Las Vegas (CNN Business)Samsung unveiled on Monday its vision for the futuristic home, where robots follow you around, anticipate your needs and serve as “companions.”
At the CES consumer electronics show in Las Vegas, the company showed off a yellow tennis ball-like robot named Ballie — think BB-8, the lovable droid from “Star Wars” — that acts as your personal assistant. The small robot packs built-in artificial intelligence capabilities, a camera and a mobile interface that intend to help you around the house.
Samsung (SSNLF) thinks Ballie will especially resonate with pet owners, entertaining them during the day and allowing users to watch them remotely via the camera.
“We want Ballie to keep our secrets,” a Samsung executive told attendees. “We want an AI we can trust.

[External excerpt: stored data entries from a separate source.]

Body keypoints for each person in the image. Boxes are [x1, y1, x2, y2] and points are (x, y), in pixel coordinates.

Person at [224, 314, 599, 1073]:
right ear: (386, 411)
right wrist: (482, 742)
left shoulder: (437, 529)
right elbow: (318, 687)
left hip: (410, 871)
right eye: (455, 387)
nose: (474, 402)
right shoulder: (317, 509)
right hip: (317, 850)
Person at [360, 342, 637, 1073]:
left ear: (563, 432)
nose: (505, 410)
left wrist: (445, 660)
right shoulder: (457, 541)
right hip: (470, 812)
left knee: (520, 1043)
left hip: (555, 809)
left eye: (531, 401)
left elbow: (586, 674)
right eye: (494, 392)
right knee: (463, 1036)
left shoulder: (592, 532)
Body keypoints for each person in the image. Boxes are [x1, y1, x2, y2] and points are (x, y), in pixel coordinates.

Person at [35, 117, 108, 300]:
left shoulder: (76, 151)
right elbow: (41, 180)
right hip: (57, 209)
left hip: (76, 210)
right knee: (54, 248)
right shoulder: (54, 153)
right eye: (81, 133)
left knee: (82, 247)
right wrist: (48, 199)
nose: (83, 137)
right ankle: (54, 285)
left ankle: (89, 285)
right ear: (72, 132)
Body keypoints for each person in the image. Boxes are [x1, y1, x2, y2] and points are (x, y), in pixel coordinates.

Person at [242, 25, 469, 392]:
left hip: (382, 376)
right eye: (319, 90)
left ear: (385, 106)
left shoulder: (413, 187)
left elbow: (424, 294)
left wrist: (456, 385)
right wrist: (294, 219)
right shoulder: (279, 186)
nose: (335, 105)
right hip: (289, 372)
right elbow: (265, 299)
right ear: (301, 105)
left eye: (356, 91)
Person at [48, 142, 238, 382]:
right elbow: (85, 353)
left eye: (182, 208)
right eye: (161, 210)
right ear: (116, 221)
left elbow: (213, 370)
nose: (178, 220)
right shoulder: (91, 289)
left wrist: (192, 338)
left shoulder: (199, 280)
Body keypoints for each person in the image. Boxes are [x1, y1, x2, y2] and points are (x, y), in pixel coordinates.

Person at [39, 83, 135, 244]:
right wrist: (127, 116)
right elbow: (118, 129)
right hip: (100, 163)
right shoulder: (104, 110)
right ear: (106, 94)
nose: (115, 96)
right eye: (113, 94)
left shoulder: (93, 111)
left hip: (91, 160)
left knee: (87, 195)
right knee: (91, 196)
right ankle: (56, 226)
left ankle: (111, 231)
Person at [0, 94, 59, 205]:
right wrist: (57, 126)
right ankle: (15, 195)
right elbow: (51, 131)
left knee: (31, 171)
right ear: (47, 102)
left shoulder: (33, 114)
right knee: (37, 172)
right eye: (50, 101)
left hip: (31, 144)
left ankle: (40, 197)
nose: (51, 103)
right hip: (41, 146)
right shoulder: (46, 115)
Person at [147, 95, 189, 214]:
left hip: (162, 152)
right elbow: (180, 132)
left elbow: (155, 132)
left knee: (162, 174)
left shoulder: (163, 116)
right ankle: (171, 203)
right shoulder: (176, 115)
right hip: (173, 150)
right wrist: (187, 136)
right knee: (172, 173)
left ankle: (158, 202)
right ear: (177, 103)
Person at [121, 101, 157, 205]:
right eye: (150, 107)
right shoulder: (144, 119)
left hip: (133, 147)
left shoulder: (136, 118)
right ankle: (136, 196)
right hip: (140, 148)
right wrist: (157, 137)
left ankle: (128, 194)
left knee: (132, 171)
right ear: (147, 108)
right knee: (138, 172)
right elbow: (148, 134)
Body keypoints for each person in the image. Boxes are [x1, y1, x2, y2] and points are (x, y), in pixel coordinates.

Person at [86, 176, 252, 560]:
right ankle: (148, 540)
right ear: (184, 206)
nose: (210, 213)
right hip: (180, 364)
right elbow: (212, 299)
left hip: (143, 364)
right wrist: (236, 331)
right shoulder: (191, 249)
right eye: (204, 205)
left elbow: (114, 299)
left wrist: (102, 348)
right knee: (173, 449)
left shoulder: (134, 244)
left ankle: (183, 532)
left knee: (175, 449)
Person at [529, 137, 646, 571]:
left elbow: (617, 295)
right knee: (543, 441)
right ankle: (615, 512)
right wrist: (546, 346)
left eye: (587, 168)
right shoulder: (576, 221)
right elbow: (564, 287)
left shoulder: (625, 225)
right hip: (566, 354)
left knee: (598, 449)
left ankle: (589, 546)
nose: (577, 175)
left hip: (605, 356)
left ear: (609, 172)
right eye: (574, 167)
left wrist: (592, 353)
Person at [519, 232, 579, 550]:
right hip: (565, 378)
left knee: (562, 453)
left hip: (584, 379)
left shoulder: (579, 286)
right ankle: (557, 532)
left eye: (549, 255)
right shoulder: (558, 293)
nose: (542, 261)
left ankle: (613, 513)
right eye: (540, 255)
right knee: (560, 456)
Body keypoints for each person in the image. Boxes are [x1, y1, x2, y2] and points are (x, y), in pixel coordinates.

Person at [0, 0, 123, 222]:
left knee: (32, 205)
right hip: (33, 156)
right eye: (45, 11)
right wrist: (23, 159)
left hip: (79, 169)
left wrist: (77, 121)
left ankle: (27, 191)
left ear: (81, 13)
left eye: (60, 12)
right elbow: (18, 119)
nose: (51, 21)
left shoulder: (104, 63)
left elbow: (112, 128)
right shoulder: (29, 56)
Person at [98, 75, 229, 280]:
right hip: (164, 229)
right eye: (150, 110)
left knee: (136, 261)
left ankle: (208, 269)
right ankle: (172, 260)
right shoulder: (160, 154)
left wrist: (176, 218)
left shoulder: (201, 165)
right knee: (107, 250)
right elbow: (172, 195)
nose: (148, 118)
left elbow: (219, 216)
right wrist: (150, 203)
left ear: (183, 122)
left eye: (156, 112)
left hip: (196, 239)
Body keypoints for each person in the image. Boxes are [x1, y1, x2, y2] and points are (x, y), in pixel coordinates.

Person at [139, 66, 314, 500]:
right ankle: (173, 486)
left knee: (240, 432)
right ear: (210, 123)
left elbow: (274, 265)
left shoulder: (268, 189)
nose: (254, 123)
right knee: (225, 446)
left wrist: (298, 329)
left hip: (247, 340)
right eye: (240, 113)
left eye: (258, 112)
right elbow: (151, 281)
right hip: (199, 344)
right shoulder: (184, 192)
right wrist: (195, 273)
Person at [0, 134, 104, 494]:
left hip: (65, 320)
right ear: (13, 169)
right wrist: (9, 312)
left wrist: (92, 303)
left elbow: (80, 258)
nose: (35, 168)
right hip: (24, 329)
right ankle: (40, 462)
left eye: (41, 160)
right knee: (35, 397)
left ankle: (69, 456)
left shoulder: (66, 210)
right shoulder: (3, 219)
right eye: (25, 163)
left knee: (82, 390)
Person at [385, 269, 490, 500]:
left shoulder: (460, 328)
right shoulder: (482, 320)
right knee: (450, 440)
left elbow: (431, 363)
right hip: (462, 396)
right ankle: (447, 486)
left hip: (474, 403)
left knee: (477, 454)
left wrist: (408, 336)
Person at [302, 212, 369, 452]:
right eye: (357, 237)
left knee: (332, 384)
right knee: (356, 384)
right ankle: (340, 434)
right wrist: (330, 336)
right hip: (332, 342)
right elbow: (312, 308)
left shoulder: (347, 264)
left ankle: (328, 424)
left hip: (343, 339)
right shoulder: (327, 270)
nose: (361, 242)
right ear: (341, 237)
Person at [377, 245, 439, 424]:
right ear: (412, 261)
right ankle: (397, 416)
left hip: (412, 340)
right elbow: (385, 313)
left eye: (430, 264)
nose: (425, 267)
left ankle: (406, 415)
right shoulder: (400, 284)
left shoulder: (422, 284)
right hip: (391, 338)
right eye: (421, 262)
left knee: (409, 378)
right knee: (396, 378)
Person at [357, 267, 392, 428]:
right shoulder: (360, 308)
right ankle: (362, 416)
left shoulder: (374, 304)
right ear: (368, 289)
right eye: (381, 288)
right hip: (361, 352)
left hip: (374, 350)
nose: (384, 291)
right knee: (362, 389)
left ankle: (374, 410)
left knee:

We are working hard to bring all of this [to Ballie].”
The company emphasized it would not share data with third-party companies without prior and direct consent from its users.
Samsung is bringing its personalization to the living room, too, with a massive 292-inch microLED modular set — what it calls “the world’s largest TV.” By comparison, most large TVs are around 70-to-80 inches. Consumers are also able to personalize the size (up to 292 inches) and tweak certain features, including the aspect ratio, on the 292-inch TV.
Also for the living room, Samsung showed a live demo of its new GEMS platform that, with the help of augmented reality glasses, provides artificial intelligence fitness programs from a virtual workout couch.
The company did not reveal any details about its much-anticipated project Neon, which Samsung has teased as a more visual digital assistant — or “artificial human.” The CGI-like system, which was expected to launch at CES 2020, is expected to be far more sophisticated than existing digital assistants.
On Sunday, Samsung showed off its new Sero TV, a unique concept with a display that rotates vertically from landscape mode. Samsung hopes it will appeal to “the mobile generation” looking to watch the videos they consume on social media or shoot on their smartphones on a much bigger screen. (“Sero” means vertical in Korean).
The 43-inch 4K TV looks like a standard horizontal model but when you press a button, the orientation of the display switches, similar to what happens on a mobile device.